El mantra eterno

No recuerdo hace cuanto estoy aquí tirado en el pasto, a lo lejos escucho el andar del lago sobre el risco como un mantra que resuena en mi cuerpo. La noción del tiempo se desvanece ante la majestuosidad de la naturaleza.
Reconozco, que la idea de venir aquí no fue mía. Yo me rehusaba a salir de mi casa. Soy, como diría mi madre, un ermitaño sin remedio. Pero la insistencia de mi amigo Gabriel por un día al aire libre pudo más que mi sedentarismo férreo. Él es mi amigo de toda la vida. Nos conocemos desde que teníamos cuatro años y vivíamos en el mismo edificio. Crecimos juntos, asistimos a la escuela primaria y secundaria en compañía el uno del otro. Éramos inseparables. Pero durante la adolescencia, cuando la testosterona prevalecía sobre la cordura, nos peleamos por Marina, nuestra dulce compañera de ojos café. Desde aquel día, no volvimos a hablar y la vida nos llevó por caminos diferentes. Estuvimos distanciados durante más de diez años, hasta que la semana pasada mi teléfono sonó y vi su nombre en la pantalla. La sensación de alegría que me invadió fue enorme. Realmente lo había extrañado. Me habló en un tono serio pero relajado, invitándome a reconciliarnos con un viaje al lugar despejado, tal como solíamos hacerlo a los dieciocho años: robándonos el auto de su padre y conduciendo por la ruta provincial hasta llegar a la laguna. Éramos nosotros, la naturaleza y una heladera repleta de cervezas..

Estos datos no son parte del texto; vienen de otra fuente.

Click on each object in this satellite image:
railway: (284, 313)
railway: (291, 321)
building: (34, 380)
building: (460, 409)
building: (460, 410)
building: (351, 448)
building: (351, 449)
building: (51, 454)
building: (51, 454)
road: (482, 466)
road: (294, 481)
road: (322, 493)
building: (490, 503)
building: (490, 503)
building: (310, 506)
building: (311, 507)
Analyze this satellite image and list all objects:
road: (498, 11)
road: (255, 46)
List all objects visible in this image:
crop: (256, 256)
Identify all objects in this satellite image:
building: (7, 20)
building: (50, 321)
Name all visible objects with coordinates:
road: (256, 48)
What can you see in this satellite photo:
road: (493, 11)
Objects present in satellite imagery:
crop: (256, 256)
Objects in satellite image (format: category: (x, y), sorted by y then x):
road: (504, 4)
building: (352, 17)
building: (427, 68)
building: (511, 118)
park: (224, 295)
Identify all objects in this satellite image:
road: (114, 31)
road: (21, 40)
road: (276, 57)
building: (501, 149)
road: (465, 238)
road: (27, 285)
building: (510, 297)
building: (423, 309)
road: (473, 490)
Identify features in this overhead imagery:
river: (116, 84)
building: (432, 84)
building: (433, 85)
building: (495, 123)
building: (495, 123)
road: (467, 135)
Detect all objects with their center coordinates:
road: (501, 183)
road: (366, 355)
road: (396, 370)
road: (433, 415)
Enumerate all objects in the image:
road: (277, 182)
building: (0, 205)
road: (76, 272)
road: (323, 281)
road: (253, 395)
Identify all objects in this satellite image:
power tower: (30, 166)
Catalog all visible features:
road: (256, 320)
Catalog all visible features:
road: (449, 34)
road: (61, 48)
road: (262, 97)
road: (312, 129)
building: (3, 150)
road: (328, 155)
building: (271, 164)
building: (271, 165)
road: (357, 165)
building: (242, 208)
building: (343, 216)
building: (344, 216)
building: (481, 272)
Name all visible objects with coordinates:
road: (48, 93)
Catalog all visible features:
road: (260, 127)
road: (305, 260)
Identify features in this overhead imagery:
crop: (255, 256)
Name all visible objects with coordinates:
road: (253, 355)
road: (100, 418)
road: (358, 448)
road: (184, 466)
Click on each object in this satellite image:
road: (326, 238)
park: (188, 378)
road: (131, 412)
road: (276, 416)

Esta travesía fue similar, pero el auto ya no era robado, sino un flamante cero kilómetro que había adquirido gracias a su próspera carrera. Cuando llegó a recogerme, pensé que quizás quería presumir su éxito frente a mí, pero la misma sonrisa cómplice de siempre se dibujó en su rostro, y subí al automóvil con la misma alegría que solía tener en aquellos tiempos.
na vez llegamos al lugar, nos instalamos en la orilla de la laguna para contemplar el atardecer. Charlamos sobre nuestras vidas hasta que el sol se ocultó en el horizonte. Las latas de alcohol se acabaron y, fue en ese mismo instante, que escupió sin reparos en nombre de Marina. Lo miré a los ojos y pude ver que el odio se había apoderado de su semblante. No había olvidado. La rabia seguía latente en su interior. Apenas me levanté del suelo, con la intención de calmarlo, recibí un fuerte golpe en la cabeza con una roca, que me devolvió al suelo. Mientras miraba al cielo, sentí como un charco de sangre se elevaba sobre mi nuca. Escuché el sonido del motor del automóvil alejándose a toda velocidad. Lloré. Lloré durante más de dos horas.
Al cabo de un tiempo que no puedo recordar me dormí, o me desmayé, no sé cual sería la definición correcta. Un pájaro picoteando mi talón me despertó. Los recuerdos del incidente volvieron a mi mente y traté de llorar una vez más, pero en vano. Estaba seco, al igual que la sangre bajo mi cabeza. He presenciado cientos de amaneceres desde entonces. Las lombrices salen de las grietas entre mis dientes y me hacen cosquillas. ¿Cómo es posible? ¿Cómo puedo seguir sintiendo aún en esta condición?
No recuerdo hace cuanto estoy aquí tirado en el pasto, a lo lejos escucho el andar del lago sobre el risco como un mantra que resuena en mi cuerpo. La noción del tiempo se desvanece ante la majestuosidad de la naturaleza. Espero que alguien me encuentre pronto, así poder descansar en paz.